* _Required work_
All of the data is to be set down again without any alteration.

Source data
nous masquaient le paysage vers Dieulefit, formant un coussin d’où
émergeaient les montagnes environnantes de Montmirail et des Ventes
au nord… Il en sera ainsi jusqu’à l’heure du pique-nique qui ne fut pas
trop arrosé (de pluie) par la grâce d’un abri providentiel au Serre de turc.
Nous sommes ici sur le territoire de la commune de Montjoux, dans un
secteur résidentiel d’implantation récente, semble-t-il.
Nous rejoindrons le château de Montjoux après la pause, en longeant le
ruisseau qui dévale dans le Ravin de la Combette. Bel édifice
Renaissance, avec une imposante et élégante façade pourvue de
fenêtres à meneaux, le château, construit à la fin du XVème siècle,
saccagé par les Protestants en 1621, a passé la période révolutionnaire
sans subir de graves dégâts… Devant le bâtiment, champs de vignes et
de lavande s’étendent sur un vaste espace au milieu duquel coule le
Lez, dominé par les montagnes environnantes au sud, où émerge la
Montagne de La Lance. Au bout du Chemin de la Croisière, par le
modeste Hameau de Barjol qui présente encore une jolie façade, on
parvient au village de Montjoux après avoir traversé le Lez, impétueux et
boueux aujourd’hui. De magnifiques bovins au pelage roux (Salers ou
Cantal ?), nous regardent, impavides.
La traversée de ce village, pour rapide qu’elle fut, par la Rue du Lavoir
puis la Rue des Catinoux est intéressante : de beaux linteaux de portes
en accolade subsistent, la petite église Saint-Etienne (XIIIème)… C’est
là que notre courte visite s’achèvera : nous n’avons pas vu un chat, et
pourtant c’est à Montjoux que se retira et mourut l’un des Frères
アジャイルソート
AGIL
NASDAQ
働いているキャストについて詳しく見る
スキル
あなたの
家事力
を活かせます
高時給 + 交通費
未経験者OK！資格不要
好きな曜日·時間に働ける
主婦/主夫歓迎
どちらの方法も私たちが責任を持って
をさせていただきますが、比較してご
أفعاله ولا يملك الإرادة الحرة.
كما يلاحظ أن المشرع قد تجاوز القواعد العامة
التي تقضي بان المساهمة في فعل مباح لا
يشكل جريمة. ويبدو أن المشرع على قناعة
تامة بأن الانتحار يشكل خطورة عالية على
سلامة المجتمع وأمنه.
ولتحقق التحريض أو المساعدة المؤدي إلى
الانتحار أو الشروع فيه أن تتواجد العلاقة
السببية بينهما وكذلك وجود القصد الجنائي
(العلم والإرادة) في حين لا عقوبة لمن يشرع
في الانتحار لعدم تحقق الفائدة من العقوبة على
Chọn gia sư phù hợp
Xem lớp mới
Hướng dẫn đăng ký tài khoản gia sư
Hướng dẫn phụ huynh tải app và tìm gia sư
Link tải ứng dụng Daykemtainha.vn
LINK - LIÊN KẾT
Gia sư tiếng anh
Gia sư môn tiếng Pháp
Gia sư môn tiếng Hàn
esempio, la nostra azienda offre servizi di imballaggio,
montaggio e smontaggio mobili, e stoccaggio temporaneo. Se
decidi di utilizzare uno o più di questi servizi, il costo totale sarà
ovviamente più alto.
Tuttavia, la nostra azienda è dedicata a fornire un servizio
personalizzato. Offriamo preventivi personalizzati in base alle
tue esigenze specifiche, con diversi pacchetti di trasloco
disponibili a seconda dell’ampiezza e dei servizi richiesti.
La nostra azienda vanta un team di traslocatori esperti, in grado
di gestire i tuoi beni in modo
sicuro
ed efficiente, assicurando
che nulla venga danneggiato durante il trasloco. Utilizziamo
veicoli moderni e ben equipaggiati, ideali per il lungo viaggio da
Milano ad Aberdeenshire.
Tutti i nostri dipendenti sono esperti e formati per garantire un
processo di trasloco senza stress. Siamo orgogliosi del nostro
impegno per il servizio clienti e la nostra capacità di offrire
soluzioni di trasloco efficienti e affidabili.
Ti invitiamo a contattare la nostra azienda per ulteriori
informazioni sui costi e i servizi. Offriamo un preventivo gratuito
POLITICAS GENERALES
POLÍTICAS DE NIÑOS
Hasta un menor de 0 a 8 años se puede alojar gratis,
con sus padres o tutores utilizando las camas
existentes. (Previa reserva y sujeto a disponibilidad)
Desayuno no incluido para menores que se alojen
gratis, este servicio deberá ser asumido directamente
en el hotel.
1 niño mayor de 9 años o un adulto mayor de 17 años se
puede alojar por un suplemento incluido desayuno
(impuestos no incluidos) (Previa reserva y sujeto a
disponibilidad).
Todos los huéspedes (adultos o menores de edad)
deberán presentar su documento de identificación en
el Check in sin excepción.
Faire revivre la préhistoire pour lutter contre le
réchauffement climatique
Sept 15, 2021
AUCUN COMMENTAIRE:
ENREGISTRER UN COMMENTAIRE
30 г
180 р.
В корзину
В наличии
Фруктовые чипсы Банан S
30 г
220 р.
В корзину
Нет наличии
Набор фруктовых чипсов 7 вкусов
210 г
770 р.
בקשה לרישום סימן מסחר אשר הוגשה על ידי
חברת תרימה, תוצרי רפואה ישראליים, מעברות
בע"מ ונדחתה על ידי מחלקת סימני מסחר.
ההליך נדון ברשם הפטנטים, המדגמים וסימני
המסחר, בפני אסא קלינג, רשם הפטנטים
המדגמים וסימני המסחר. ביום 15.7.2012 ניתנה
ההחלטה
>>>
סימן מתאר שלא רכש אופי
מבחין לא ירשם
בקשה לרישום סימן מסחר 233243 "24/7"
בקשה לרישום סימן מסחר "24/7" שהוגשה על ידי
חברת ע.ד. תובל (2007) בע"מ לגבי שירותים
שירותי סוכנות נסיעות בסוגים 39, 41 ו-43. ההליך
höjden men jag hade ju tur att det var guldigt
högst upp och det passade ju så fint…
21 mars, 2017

* _Response_
nous masquaient le paysage vers Dieulefit, formant un coussin d’où
émergeaient les montagnes environnantes de Montmirail et des Ventes
au nord… Il en sera ainsi jusqu’à l’heure du pique-nique qui ne fut pas
trop arrosé (de pluie) par la grâce d’un abri providentiel au Serre de turc.
Nous sommes ici sur le territoire de la commune de Montjoux, dans un
secteur résidentiel d’implantation récente, semble-t-il.
Nous rejoindrons le château de Montjoux après la pause, en longeant le
ruisseau qui dévale dans le Ravin de la Combette. Bel édifice
Renaissance, avec une imposante et élégante façade pourvue de
fenêtres à meneaux, le château, construit à la fin du XVème siècle,
saccagé par les Protestants en 1621, a passé la période révolutionnaire
sans subir de graves dégâts… Devant le bâtiment, champs de vignes et
de lavande s’étendent sur un vaste espace au milieu duquel coule le
Lez, dominé par les montagnes environnantes au sud, où émerge la
Montagne de La Lance. Au bout du Chemin de la Croisière, par le
modeste Hameau de Barjol qui présente encore une jolie façade, on
parvient au village de Montjoux après avoir traversé le Lez, impétueux et
boueux aujourd’hui. De magnifiques bovins au pelage roux (Salers ou
Cantal ?), nous regardent, impavides.
La traversée de ce village, pour rapide qu’elle fut, par la Rue du Lavoir
puis la Rue des Catinoux est intéressante : de beaux linteaux de portes
en accolade subsistent, la petite église Saint-Etienne (XIIIème)… C’est
là que notre courte visite s’achèvera : nous n’avons pas vu un chat, et
pourtant c’est à Montjoux que se retira et mourut l’un des Frères
アジャイルソート
AGIL
NASDAQ
働いているキャストについて詳しく見る
スキル
あなたの
家事力
を活かせます
高時給 + 交通費
未経験者OK！資格不要
好きな曜日·時間に働ける
主婦/主夫歓迎
どちらの方法も私たちが責任を持って
をさせていただきますが、比較してご
أفعاله ولا يملك الإرادة الحرة.
كما يلاحظ أن المشرع قد تجاوز القواعد العامة
التي تقضي بان المساهمة في فعل مباح لا
يشكل جريمة. ويبدو أن المشرع على قناعة
تامة بأن الانتحار يشكل خطورة عالية على
سلامة المجتمع وأمنه.
ولتحقق التحريض أو المساعدة المؤدي إلى
الانتحار أو الشروع فيه أن تتواجد العلاقة
السببية بينهما وكذلك وجود القصد الجنائي
(العلم والإرادة) في حين لا عقوبة لمن يشرع
في الانتحار لعدم تحقق الفائدة من العقوبة على
Chọn gia sư phù hợp
Xem lớp mới
Hướng dẫn đăng ký tài khoản gia sư
Hướng dẫn phụ huynh tải app và tìm gia sư
Link tải ứng dụng Daykemtainha.vn
LINK - LIÊN KẾT
Gia sư tiếng anh
Gia sư môn tiếng Pháp
Gia sư môn tiếng Hàn
esempio, la nostra azienda offre servizi di imballaggio,
montaggio e smontaggio mobili, e stoccaggio temporaneo. Se
decidi di utilizzare uno o più di questi servizi, il costo totale sarà
ovviamente più alto.
Tuttavia, la nostra azienda è dedicata a fornire un servizio
personalizzato. Offriamo preventivi personalizzati in base alle
tue esigenze specifiche, con diversi pacchetti di trasloco
disponibili a seconda dell’ampiezza e dei servizi richiesti.
La nostra azienda vanta un team di traslocatori esperti, in grado
di gestire i tuoi beni in modo
sicuro
ed efficiente, assicurando
che nulla venga danneggiato durante il trasloco. Utilizziamo
veicoli moderni e ben equipaggiati, ideali per il lungo viaggio da
Milano ad Aberdeenshire.
Tutti i nostri dipendenti sono esperti e formati per garantire un
processo di trasloco senza stress. Siamo orgogliosi del nostro
impegno per il servizio clienti e la nostra capacità di offrire
soluzioni di trasloco efficienti e affidabili.
Ti invitiamo a contattare la nostra azienda per ulteriori
informazioni sui costi e i servizi. Offriamo un preventivo gratuito
POLITICAS GENERALES
POLÍTICAS DE NIÑOS
Hasta un menor de 0 a 8 años se puede alojar gratis,
con sus padres o tutores utilizando las camas
existentes. (Previa reserva y sujeto a disponibilidad)
Desayuno no incluido para menores que se alojen
gratis, este servicio deberá ser asumido directamente
en el hotel.
1 niño mayor de 9 años o un adulto mayor de 17 años se
puede alojar por un suplemento incluido desayuno
(impuestos no incluidos) (Previa reserva y sujeto a
disponibilidad).
Todos los huéspedes (adultos o menores de edad)
deberán presentar su documento de identificación en
el Check in sin excepción.
Faire revivre la préhistoire pour lutter contre le
réchauffement climatique
Sept 15, 2021
AUCUN COMMENTAIRE:
ENREGISTRER UN COMMENTAIRE
30 г
180 р.
В корзину
В наличии
Фруктовые чипсы Банан S
30 г
220 р.
В корзину
Нет наличии
Набор фруктовых чипсов 7 вкусов
210 г
770 р.
בקשה לרישום סימן מסחר אשר הוגשה על ידי
חברת תרימה, תוצרי רפואה ישראליים, מעברות
בע"מ ונדחתה על ידי מחלקת סימני מסחר.
ההליך נדון ברשם הפטנטים, המדגמים וסימני
המסחר, בפני אסא קלינג, רשם הפטנטים
המדגמים וסימני המסחר. ביום 15.7.2012 ניתנה
ההחלטה
>>>
סימן מתאר שלא רכש אופי
מבחין לא ירשם
בקשה לרישום סימן מסחר 233243 "24/7"
בקשה לרישום סימן מסחר "24/7" שהוגשה על ידי
חברת ע.ד. תובל (2007) בע"מ לגבי שירותים
שירותי סוכנות נסיעות בסוגים 39, 41 ו-43. ההליך
höjden men jag hade ju tur att det var guldigt
högst upp och det passade ju så fint…
21 mars, 2017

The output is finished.